-- WHAT IS NEEDED --
Whenever the word "visualization" shows up in a line of the data, copy that line.

-- EXTRACTED RECORDS --
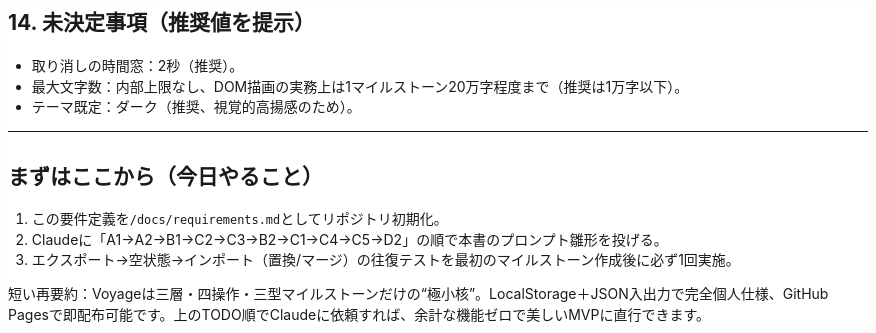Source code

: 
## 14. 未決定事項（推奨値を提示）
- 取り消しの時間窓：2秒（推奨）。
- 最大文字数：内部上限なし、DOM描画の実務上は1マイルストーン20万字程度まで（推奨は1万字以下）。
- テーマ既定：ダーク（推奨、視覚的高揚感のため）。

---

## まずはここから（今日やること）
1. この要件定義を`/docs/requirements.md`としてリポジトリ初期化。
2. Claudeに「A1→A2→B1→C2→C3→B2→C1→C4→C5→D2」の順で本書のプロンプト雛形を投げる。
3. エクスポート→空状態→インポート（置換/マージ）の往復テストを最初のマイルストーン作成後に必ず1回実施。

短い再要約：Voyageは三層・四操作・三型マイルストーンだけの“極小核”。LocalStorage＋JSON入出力で完全個人仕様、GitHub Pagesで即配布可能です。上のTODO順でClaudeに依頼すれば、余計な機能ゼロで美しいMVPに直行できます。


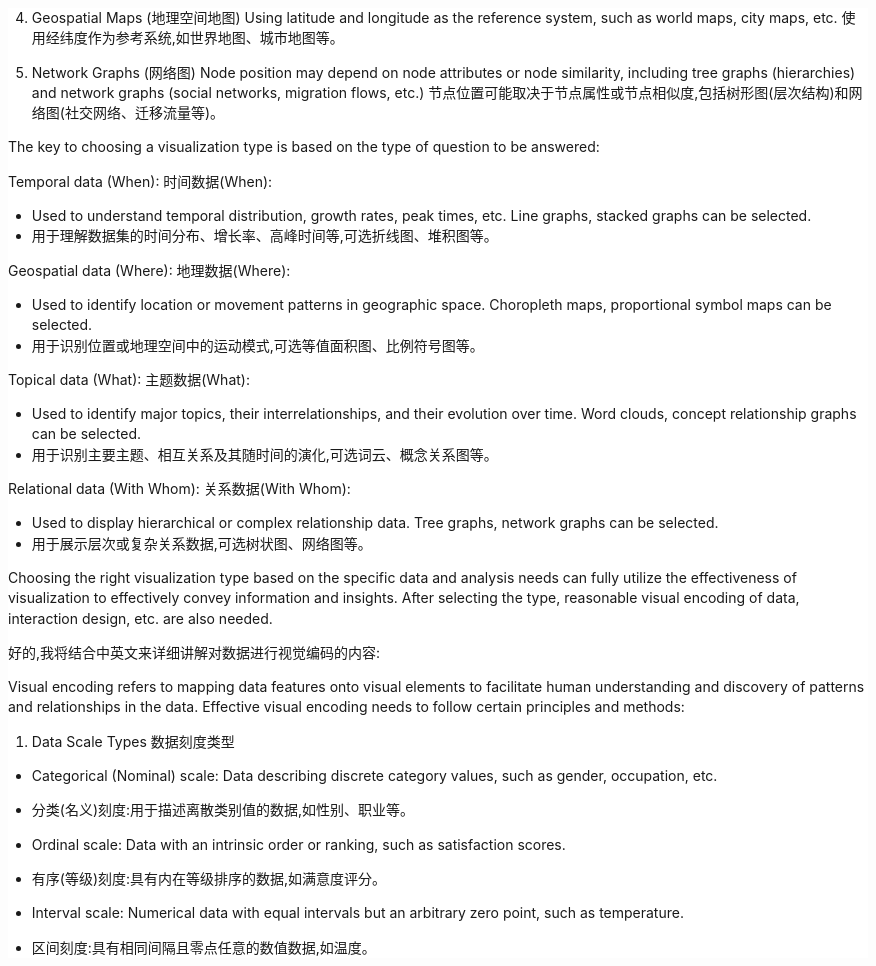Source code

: 4. Geospatial Maps (地理空间地图)
Using latitude and longitude as the reference system, such as world maps, city maps, etc.
使用经纬度作为参考系统,如世界地图、城市地图等。

5. Network Graphs (网络图)
Node position may depend on node attributes or node similarity, including tree graphs (hierarchies) and network graphs (social networks, migration flows, etc.)
节点位置可能取决于节点属性或节点相似度,包括树形图(层次结构)和网络图(社交网络、迁移流量等)。

The key to choosing a visualization type is based on the type of question to be answered:

Temporal data (When):
时间数据(When):
- Used to understand temporal distribution, growth rates, peak times, etc. Line graphs, stacked graphs can be selected.
- 用于理解数据集的时间分布、增长率、高峰时间等,可选折线图、堆积图等。

Geospatial data (Where):
地理数据(Where):
- Used to identify location or movement patterns in geographic space. Choropleth maps, proportional symbol maps can be selected.
- 用于识别位置或地理空间中的运动模式,可选等值面积图、比例符号图等。

Topical data (What):
主题数据(What):
- Used to identify major topics, their interrelationships, and their evolution over time. Word clouds, concept relationship graphs can be selected.
- 用于识别主要主题、相互关系及其随时间的演化,可选词云、概念关系图等。

Relational data (With Whom):
关系数据(With Whom):  
- Used to display hierarchical or complex relationship data. Tree graphs, network graphs can be selected.
- 用于展示层次或复杂关系数据,可选树状图、网络图等。

Choosing the right visualization type based on the specific data and analysis needs can fully utilize the effectiveness of visualization to effectively convey information and insights. After selecting the type, reasonable visual encoding of data, interaction design, etc. are also needed.

好的,我将结合中英文来详细讲解对数据进行视觉编码的内容:

Visual encoding refers to mapping data features onto visual elements to facilitate human understanding and discovery of patterns and relationships in the data. Effective visual encoding needs to follow certain principles and methods:

1. Data Scale Types
数据刻度类型
- Categorical (Nominal) scale: Data describing discrete category values, such as gender, occupation, etc.
- 分类(名义)刻度:用于描述离散类别值的数据,如性别、职业等。

- Ordinal scale: Data with an intrinsic order or ranking, such as satisfaction scores.
- 有序(等级)刻度:具有内在等级排序的数据,如满意度评分。

- Interval scale: Numerical data with equal intervals but an arbitrary zero point, such as temperature.
- 区间刻度:具有相同间隔且零点任意的数值数据,如温度。

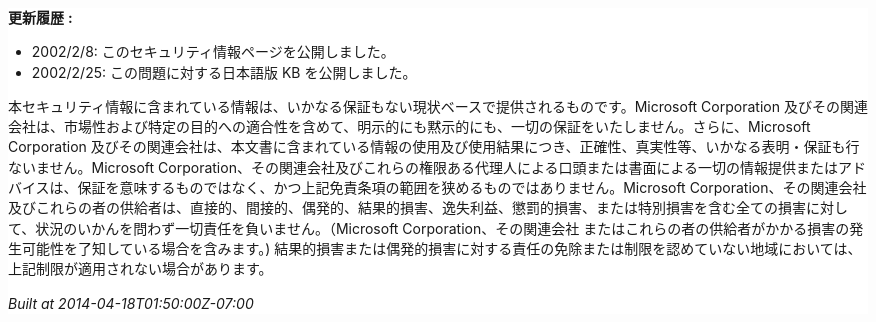**更新履歴** **:**

-   2002/2/8: このセキュリティ情報ページを公開しました。
-   2002/2/25: この問題に対する日本語版 KB を公開しました。

本セキュリティ情報に含まれている情報は、いかなる保証もない現状ベースで提供されるものです。Microsoft Corporation 及びその関連会社は、市場性および特定の目的への適合性を含めて、明示的にも黙示的にも、一切の保証をいたしません。さらに、Microsoft Corporation 及びその関連会社は、本文書に含まれている情報の使用及び使用結果につき、正確性、真実性等、いかなる表明・保証も行ないません。Microsoft Corporation、その関連会社及びこれらの権限ある代理人による口頭または書面による一切の情報提供またはアドバイスは、保証を意味するものではなく、かつ上記免責条項の範囲を狭めるものではありません。Microsoft Corporation、その関連会社 及びこれらの者の供給者は、直接的、間接的、偶発的、結果的損害、逸失利益、懲罰的損害、または特別損害を含む全ての損害に対して、状況のいかんを問わず一切責任を負いません。（Microsoft Corporation、その関連会社 またはこれらの者の供給者がかかる損害の発生可能性を了知している場合を含みます。) 結果的損害または偶発的損害に対する責任の免除または制限を認めていない地域においては、上記制限が適用されない場合があります。

*Built at 2014-04-18T01:50:00Z-07:00*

-- ANSWER AREA --
The key to choosing a visualization type is based on the type of question to be answered:
Choosing the right visualization type based on the specific data and analysis needs can fully utilize the effectiveness of visualization to effectively convey information and insights. After selecting the type, reasonable visual encoding of data, interaction design, etc. are also needed.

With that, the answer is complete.